(1) Die Polizei kann für eine Person Urkunden und sonstige Dokumente zum Aufbau oder zur Aufrechterhaltung einer vorübergehend geänderten Identität herstellen, vorübergehend verändern sowie die geänderten personenbezogenen Daten verarbeiten, wenn dies zur Abwehr einer konkretisierten und voraussichtlich nicht nur vorübergehenden Gefahr für Leib, Leben, Freiheit oder sexuelle Selbstbestimmung der Person erforderlich und die Person für die Schutzmaßnahme geeignet ist und in sie einwilligt.
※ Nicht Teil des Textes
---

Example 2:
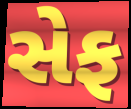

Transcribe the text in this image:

સેફ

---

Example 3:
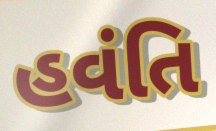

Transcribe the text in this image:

હવંતિ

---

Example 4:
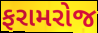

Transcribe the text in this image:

ફરામરોજ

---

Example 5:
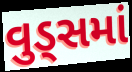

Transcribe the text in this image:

Maßnahmen nach Satz 1 können auf Angehörige der Person und ihr sonst nahestehende Personen erstreckt werden, soweit dies zu den dort genannten Zwecken erforderlich ist und die Personen in die Maßnahmen einwilligen.
(2) Personen nach Absatz 1 dürfen unter der vorübergehend geänderten Identität am Rechtsverkehr teilnehmen.
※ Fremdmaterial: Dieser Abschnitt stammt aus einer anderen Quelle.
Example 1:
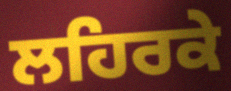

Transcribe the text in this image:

ਲਹਿਰਕੇ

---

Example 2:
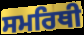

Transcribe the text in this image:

ਸਮਰਿਥੀ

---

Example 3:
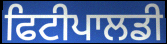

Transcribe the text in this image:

ਫਿਟੀਪਾਲਡੀ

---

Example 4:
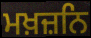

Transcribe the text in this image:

ਮਖ਼ਜ਼ਨਿ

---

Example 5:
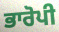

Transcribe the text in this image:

ਭਾਰੋਪੀ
(3) § 25c Absatz 2 findet Anwendung auf diejenigen Polizeivollzugsbeamtinnen und Polizeivollzugsbeamten, die mit Maßnahmen nach Absatz 1 betraut sind, soweit dies zur Vorbereitung oder Durchführung dieser Maßnahmen erforderlich ist.
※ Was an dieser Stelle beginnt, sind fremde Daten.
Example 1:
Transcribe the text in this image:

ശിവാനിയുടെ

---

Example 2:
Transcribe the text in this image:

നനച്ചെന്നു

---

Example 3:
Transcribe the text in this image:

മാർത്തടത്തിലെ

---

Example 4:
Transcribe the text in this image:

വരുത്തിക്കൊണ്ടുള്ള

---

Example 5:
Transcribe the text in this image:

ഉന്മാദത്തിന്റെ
(4) Über Maßnahmen nach Absatz 1 entscheidet die Polizeipräsidentin oder der Polizeipräsident oder die Vertretung im Amt.
(5) Wird eine Schutzmaßnahme beendet, unterrichtet die Polizei unter Berücksichtigung der Belange des Opferschutzes die beteiligten öffentlichen und nicht-öffentlichen Stellen. Die Polizei zieht die nach Absatz 1 hergestellten oder veränderten Urkunden und Dokumente ein, deren Verwendung nicht mehr erforderlich ist.